AIM OF THE EXERCISE »
In the mailing-list thread below, what line placed under [core] in the .gitconfig file enables fsync() on loose object creation?

PASSAGE PROVIDED »

↓↓↓

Re: [PATCH 1/4] Split up default "core" config parsing into helper routine

Previous thread: RE: cvs2git with modules? by Kelly F. Hickel on Wednesday, June 18, 2008 - 4:24 pm. (1 message)

Next thread: [ANNOUNCE] GIT 1.5.6 by Junio C Hamano on Wednesday, June 18, 2008 - 7:24 pm. (14 messages)
To: Junio C Hamano <gitster@...>, Git Mailing List <git@...>
Cc: Denis Bueno <dbueno@...>
Date: Wednesday, June 18, 2008 - 6:29 pm

So these four patches end up adding support for conditionally enabling
fsync() on loose object creation in the .gitconfig file with something
like

[core]
FsyncObjectFiles = true

which can be useful on filesystems that don't already guarantee data
consistency for other reasons (whether due to ordered writes or due to
full data journalling).

Actually, just the last one adds the fairly trivial feature, the three
first patches are just cleanups of the config parsing that I needed in
order to not gouge my eyes out when looking at the code. The config file
parser is kind of ad-hoc and people have added more and more options to it
without ever trying to clean it up, and I refuse to do that.

The full patch-series is

Split up default "core" config parsing into helper routine
Split up default "user" config parsing into helper routine
Split up default "i18n" and "branch" config parsing into helper
routines
Add config option to enable 'fsync()' of object files

resulting in the following diffstat:

Documentation/config.txt | 8 ++++
cache.h | 1 +
config.c | 82 ++++++++++++++++++++++++++++++++++-----------
environment.c | 1 +
sha1_file.c | 3 +-
5 files changed, 74 insertions(+), 21 deletions(-)

and the patches themselves will follow..

Linus
--

To: Junio C Hamano <gitster@...>, Git Mailing List <git@...>
Cc: Denis Bueno <dbueno@...>
Date: Wednesday, June 18, 2008 - 6:30 pm

From: Linus Torvalds <torvalds@linux-foundation.org>
Date: Wed, 18 Jun 2008 14:37:18 -0700
Subject: [PATCH 1/4] Split up default "core" config parsing into helper routine

It makes the code a bit easier to read, and in theory a bit faster too
(no need to compare all the different "core.*" strings against non-core
config options).

The config system really should get something of a complete overhaul,
but in the absense of that, this at least improves on it a tiny bit.

↑↑↑

DATASET RECORDS »
↓↓↓

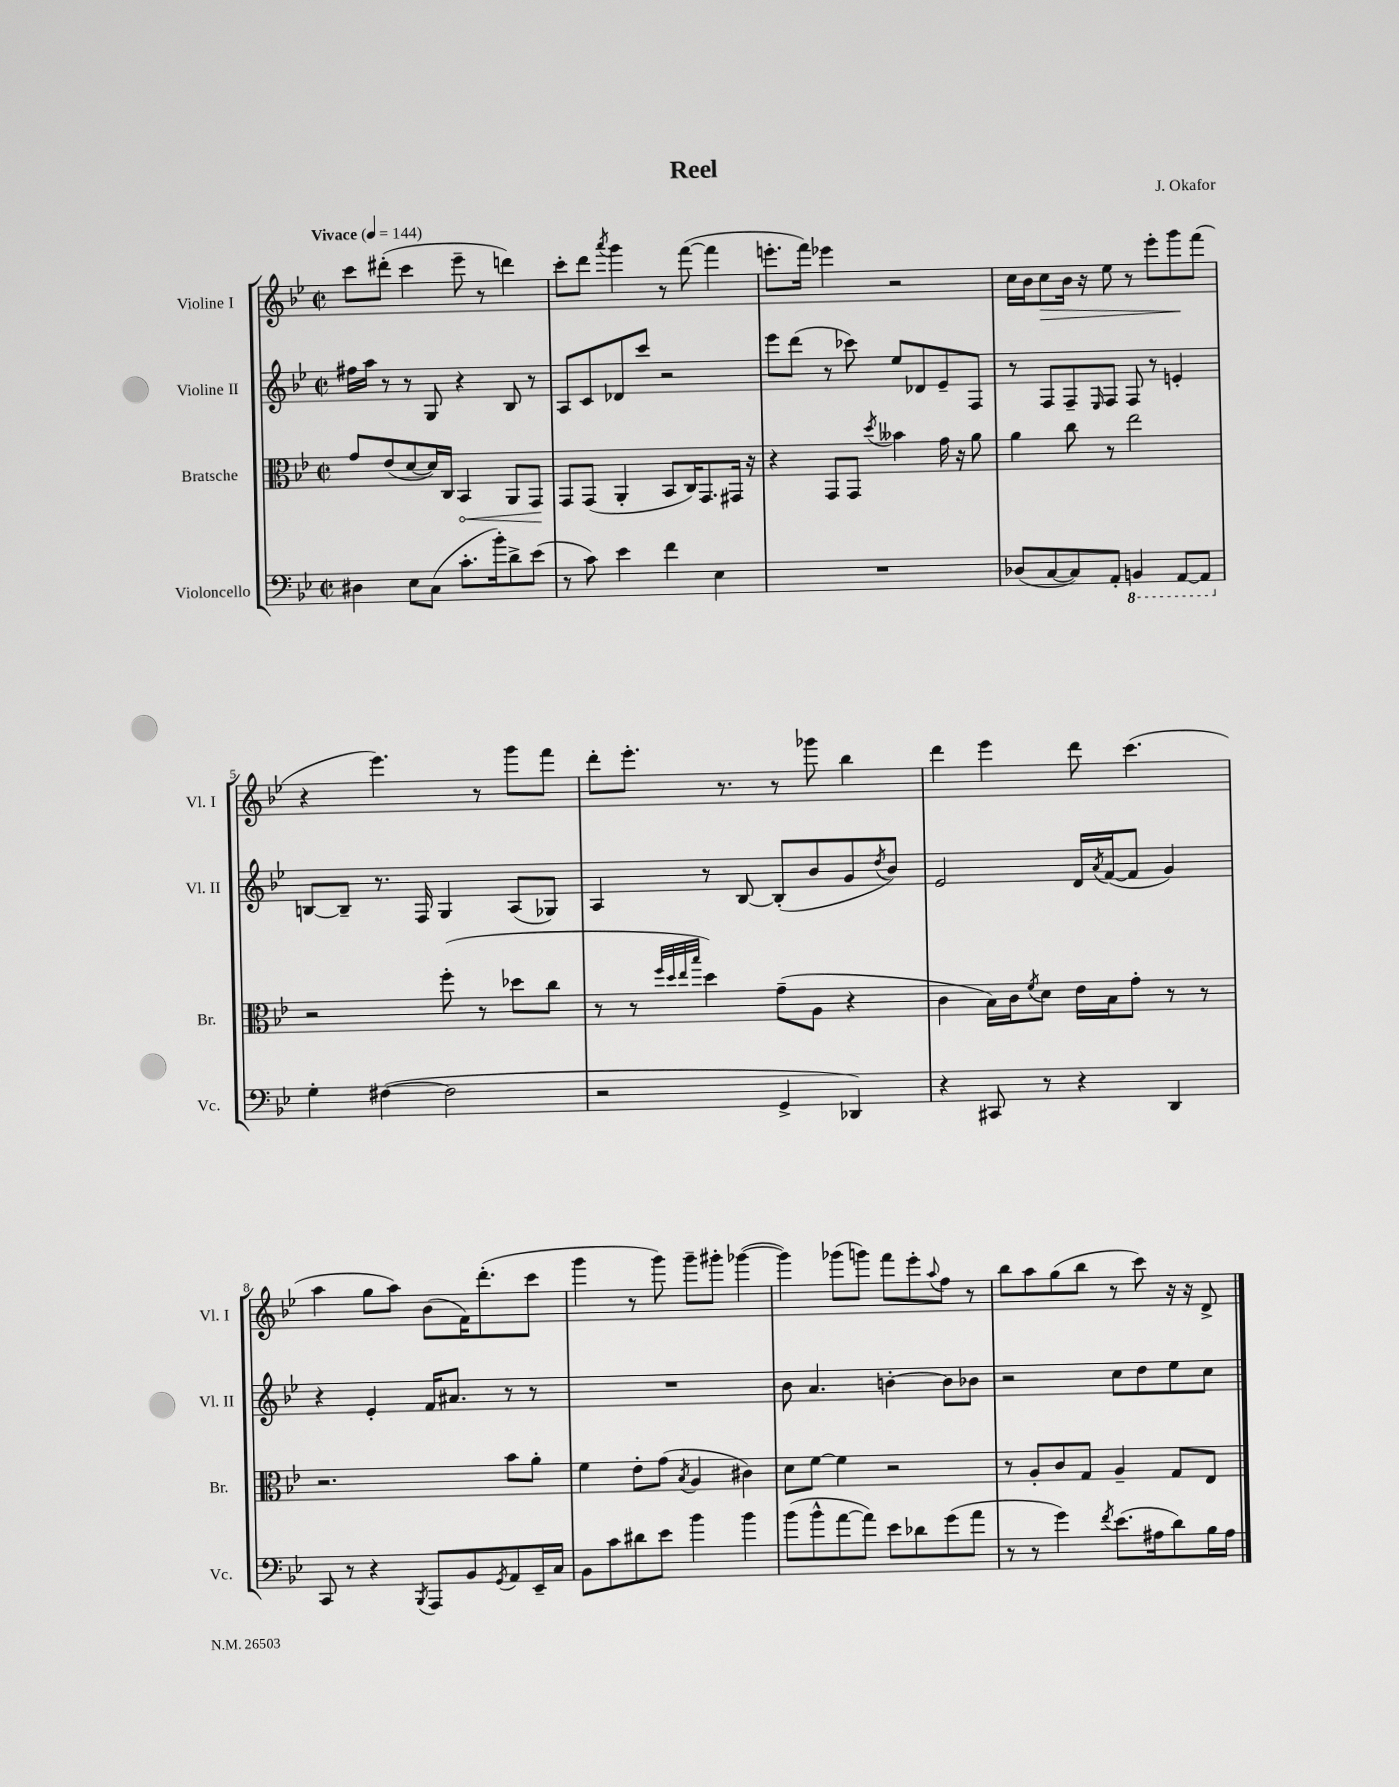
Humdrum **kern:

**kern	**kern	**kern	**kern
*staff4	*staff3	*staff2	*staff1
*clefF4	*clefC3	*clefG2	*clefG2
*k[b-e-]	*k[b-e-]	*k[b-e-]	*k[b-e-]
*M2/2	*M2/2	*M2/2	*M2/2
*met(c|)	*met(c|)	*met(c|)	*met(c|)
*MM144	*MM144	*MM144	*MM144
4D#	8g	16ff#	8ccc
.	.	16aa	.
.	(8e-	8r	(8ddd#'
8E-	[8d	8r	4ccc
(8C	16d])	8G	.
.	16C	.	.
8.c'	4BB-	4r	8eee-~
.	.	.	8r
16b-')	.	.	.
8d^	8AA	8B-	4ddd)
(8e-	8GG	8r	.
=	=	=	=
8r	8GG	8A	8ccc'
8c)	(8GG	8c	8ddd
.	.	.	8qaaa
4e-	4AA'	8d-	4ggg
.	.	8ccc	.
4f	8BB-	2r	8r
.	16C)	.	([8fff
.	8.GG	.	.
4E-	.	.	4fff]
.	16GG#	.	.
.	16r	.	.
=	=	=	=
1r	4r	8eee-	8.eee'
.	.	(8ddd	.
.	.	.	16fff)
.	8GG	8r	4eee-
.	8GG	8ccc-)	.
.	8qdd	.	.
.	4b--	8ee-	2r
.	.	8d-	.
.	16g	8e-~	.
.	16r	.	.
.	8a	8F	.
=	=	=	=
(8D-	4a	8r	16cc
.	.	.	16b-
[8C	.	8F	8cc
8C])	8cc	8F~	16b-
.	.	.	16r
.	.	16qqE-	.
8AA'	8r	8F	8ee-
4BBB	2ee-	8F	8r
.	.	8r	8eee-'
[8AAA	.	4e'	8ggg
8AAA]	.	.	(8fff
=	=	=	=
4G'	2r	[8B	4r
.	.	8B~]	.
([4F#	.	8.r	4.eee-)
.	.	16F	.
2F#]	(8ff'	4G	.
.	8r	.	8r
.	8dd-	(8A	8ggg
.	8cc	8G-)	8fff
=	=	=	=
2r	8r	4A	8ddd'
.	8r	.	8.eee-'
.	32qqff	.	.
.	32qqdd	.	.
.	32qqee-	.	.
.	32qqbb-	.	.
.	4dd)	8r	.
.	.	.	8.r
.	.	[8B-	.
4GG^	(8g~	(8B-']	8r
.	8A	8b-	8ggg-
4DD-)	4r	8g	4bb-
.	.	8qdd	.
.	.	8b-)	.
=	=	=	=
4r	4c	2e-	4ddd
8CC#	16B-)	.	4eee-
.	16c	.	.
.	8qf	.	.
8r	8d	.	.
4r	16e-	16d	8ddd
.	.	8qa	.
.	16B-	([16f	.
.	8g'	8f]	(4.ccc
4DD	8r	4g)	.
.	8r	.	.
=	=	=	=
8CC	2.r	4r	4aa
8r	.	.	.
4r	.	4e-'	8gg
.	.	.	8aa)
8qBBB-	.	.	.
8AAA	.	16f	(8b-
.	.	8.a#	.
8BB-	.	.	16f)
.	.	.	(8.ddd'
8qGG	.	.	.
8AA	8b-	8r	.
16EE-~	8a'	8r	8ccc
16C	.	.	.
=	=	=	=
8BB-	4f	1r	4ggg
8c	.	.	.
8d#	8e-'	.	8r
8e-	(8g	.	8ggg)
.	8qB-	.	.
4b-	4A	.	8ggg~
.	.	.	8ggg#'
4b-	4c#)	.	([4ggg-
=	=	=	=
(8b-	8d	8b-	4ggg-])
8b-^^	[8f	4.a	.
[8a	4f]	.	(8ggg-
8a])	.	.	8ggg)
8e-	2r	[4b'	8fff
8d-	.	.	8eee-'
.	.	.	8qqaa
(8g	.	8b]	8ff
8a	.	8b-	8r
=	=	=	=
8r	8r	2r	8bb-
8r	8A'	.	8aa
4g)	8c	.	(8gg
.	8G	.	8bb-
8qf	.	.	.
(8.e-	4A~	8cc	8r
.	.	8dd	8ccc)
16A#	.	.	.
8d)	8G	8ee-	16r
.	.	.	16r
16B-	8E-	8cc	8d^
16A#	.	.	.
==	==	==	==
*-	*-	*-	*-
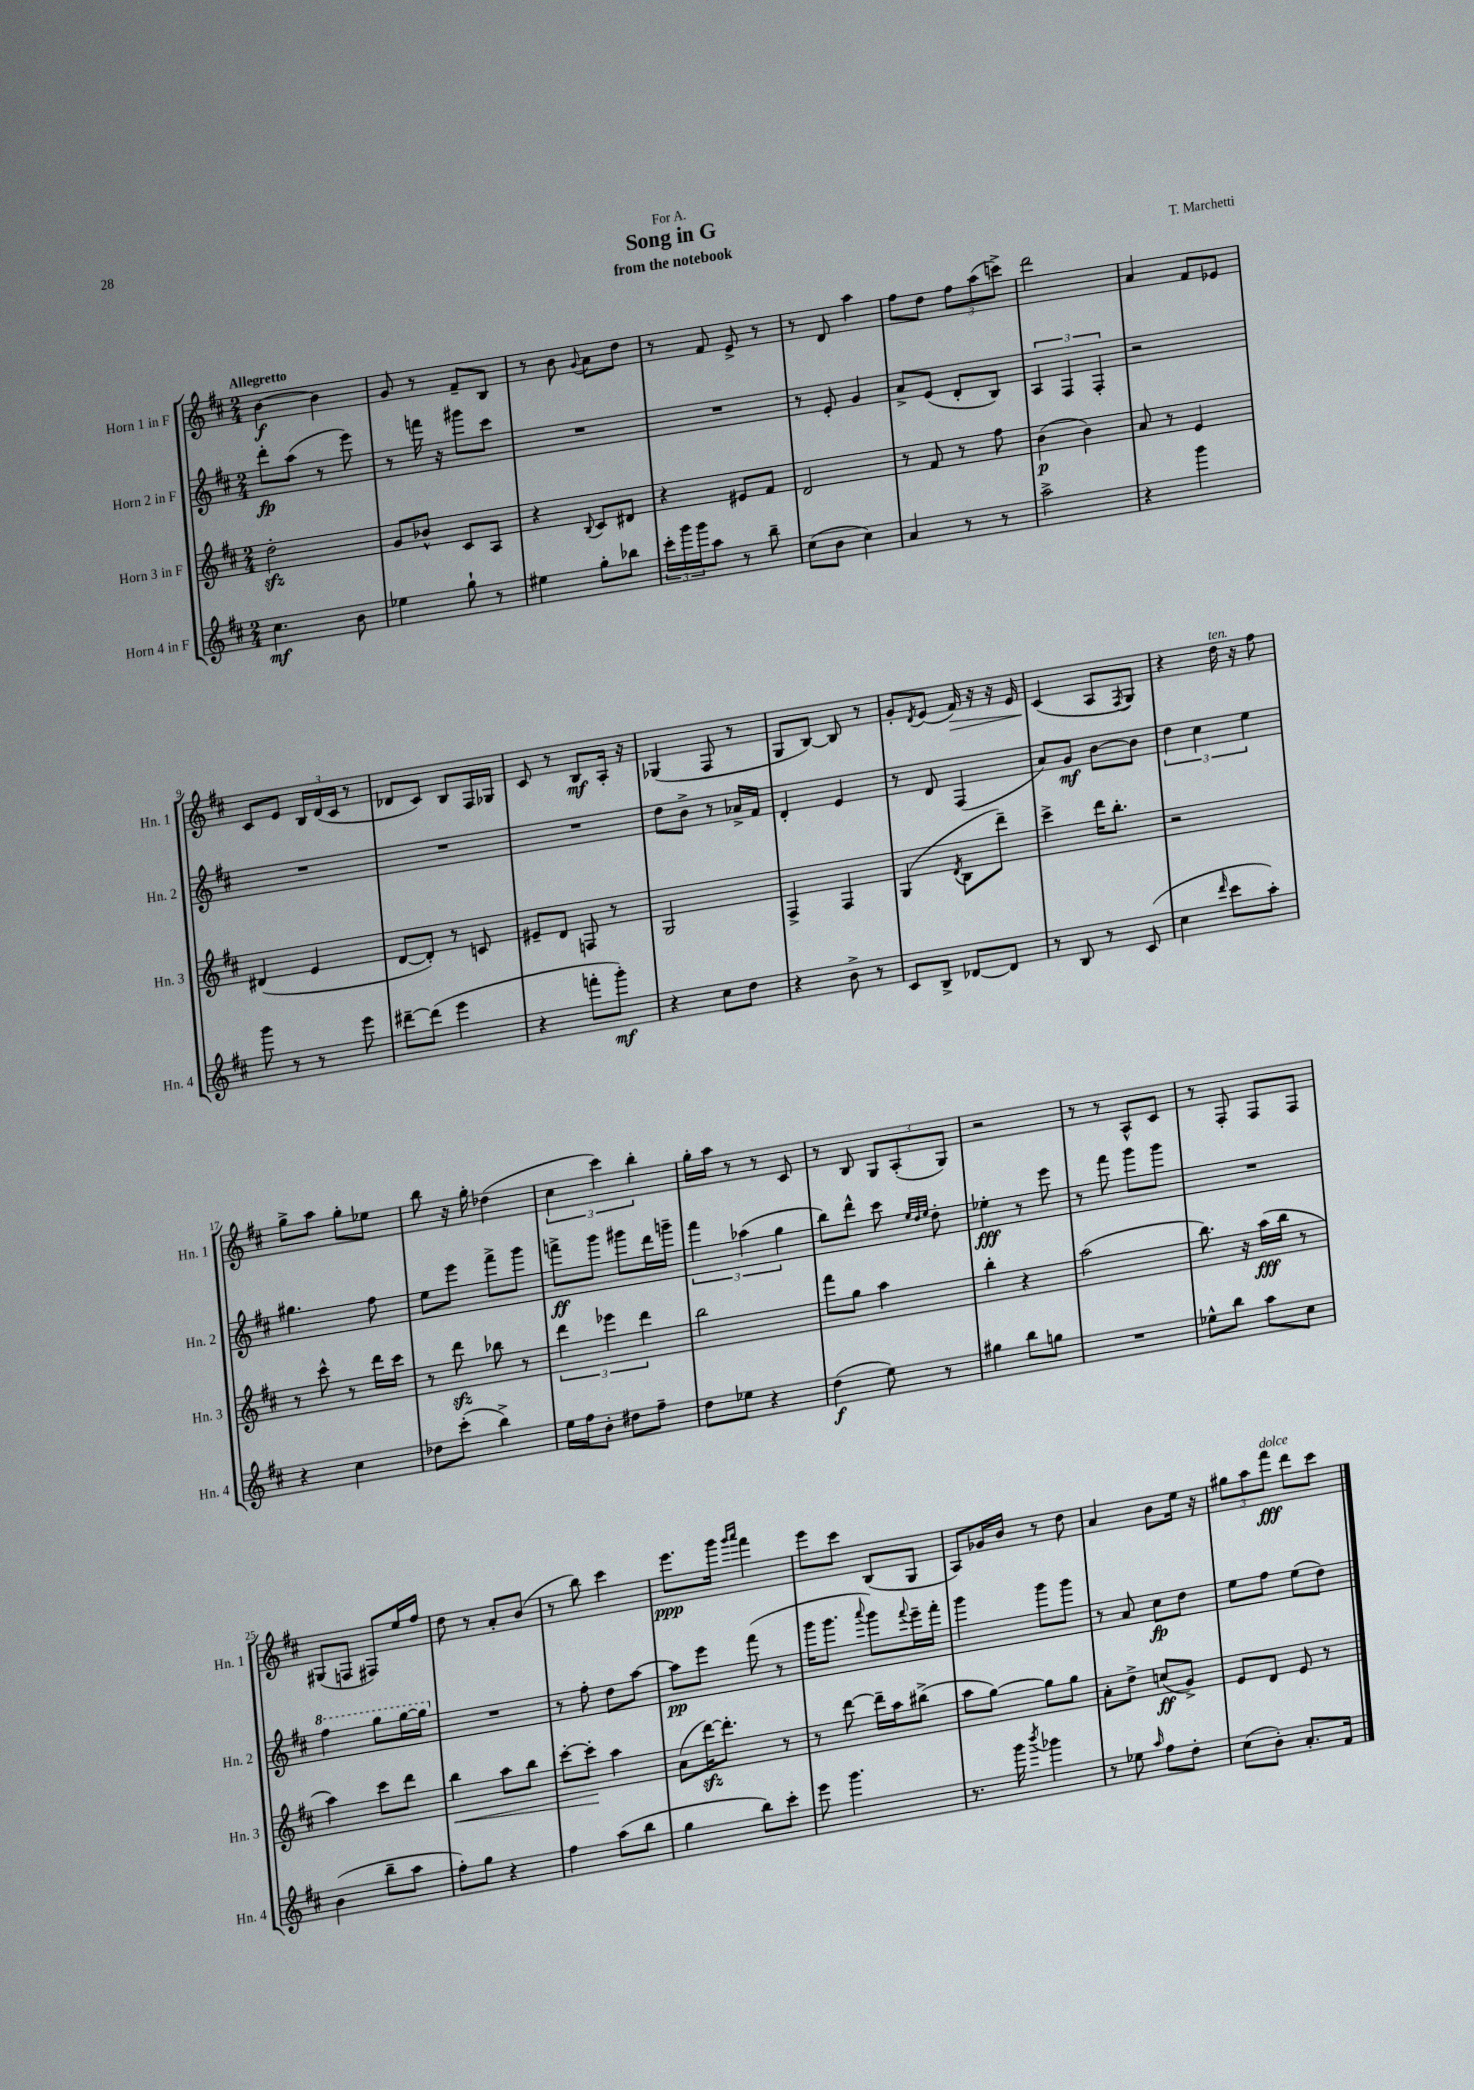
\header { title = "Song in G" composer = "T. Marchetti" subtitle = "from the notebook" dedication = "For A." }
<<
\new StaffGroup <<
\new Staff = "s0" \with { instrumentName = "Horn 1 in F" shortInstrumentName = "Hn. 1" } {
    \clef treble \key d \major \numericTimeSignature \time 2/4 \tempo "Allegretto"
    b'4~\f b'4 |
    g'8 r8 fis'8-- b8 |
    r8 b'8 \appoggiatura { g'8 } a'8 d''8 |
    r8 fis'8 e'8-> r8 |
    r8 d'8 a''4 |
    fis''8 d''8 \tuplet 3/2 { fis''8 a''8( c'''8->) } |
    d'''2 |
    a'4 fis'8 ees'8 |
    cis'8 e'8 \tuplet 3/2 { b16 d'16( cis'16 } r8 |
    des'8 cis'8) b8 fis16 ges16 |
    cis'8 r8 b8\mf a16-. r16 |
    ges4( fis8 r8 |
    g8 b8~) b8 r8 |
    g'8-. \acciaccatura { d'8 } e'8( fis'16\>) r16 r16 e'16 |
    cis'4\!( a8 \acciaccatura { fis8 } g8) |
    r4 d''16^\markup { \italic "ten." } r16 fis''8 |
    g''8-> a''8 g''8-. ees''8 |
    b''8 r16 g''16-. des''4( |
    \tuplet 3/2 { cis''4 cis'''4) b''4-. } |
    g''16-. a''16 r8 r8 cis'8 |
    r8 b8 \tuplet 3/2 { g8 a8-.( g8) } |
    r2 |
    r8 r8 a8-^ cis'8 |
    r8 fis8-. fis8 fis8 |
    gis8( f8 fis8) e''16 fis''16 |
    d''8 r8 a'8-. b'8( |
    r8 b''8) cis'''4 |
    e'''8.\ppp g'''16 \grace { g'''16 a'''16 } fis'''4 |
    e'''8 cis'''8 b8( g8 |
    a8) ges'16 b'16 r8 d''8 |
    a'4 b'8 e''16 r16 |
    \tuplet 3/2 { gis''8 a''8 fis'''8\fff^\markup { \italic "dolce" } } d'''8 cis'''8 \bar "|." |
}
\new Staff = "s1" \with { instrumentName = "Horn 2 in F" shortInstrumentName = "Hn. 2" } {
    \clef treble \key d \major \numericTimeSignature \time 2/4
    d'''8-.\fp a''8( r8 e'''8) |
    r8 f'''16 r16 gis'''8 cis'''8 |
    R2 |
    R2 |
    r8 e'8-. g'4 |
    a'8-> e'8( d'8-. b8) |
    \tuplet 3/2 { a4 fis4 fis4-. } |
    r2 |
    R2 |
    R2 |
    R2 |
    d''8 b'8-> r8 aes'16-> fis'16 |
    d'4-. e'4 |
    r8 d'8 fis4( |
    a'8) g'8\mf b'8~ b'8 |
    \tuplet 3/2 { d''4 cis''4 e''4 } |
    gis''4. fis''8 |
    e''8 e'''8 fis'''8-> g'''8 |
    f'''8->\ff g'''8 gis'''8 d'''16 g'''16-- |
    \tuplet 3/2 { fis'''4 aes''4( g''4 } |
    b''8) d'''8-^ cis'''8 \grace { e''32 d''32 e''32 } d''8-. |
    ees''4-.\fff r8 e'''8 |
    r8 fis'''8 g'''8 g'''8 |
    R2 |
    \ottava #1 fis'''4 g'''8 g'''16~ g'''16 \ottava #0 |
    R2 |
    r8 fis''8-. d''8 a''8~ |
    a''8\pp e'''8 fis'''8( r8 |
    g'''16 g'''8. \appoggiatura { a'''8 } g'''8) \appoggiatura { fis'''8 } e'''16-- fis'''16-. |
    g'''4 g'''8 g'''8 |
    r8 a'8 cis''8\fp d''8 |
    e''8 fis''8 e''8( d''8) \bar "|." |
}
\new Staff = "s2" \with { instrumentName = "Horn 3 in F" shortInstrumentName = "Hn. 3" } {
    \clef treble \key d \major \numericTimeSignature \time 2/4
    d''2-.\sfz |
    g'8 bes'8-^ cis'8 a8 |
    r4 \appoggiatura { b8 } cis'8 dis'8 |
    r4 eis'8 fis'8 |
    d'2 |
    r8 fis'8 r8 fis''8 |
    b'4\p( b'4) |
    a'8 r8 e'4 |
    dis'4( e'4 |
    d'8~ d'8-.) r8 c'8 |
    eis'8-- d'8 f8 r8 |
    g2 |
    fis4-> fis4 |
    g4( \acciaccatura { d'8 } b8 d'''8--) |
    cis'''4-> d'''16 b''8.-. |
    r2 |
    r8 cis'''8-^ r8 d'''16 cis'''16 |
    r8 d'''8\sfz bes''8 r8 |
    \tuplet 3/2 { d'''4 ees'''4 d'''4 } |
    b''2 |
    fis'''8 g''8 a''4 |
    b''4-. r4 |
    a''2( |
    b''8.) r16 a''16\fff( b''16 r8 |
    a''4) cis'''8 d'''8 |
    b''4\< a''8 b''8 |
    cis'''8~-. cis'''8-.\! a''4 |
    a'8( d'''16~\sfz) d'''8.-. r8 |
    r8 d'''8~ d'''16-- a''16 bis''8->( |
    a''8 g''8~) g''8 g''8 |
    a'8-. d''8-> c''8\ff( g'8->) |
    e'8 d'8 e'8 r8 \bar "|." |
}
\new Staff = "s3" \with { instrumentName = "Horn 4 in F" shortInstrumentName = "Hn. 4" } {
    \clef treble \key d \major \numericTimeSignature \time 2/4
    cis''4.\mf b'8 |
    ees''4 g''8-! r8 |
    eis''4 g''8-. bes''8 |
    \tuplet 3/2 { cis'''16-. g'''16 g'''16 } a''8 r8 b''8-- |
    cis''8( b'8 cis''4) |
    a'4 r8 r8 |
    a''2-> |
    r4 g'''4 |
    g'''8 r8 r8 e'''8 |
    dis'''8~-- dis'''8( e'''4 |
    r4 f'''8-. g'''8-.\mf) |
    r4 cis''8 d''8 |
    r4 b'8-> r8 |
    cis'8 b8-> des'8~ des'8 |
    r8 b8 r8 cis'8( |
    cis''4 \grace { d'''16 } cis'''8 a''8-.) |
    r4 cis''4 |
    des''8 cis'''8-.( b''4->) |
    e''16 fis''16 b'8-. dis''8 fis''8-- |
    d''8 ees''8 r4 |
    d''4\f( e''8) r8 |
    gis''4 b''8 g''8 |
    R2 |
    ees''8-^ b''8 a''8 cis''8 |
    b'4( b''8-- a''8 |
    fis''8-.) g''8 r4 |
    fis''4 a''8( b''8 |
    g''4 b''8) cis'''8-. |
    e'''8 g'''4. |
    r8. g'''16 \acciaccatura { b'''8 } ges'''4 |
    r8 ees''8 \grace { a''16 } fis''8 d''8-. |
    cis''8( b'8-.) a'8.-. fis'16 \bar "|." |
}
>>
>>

↑↑↑

THE RESPONSE »
FsyncObjectFiles = true